[WHAT IS BEING ASKED] Only the lines from the line containing "Mediterránea, Española | Terraza |" to the end of the records, both included, belong in the answer, copied exactly.

*** Opening RECORDS FOR PROCESSING ***

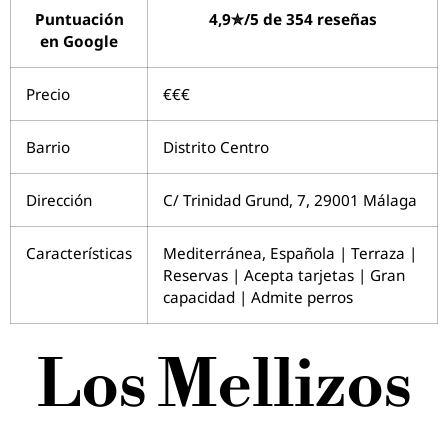
Puntuación
4,9✮/5 de 354 reseñas
en Google
Precio
€€€
Barrio
Distrito Centro
Dirección
C/ Trinidad Grund, 7, 29001 Málaga
Características
Mediterránea, Española | Terraza |
Reservas | Acepta tarjetas | Gran
capacidad | Admite perros
Los Mellizos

*** Closing RECORDS FOR PROCESSING ***

[ANSWER TO THIS TASK]
Mediterránea, Española | Terraza |
Reservas | Acepta tarjetas | Gran
capacidad | Admite perros
Los Mellizos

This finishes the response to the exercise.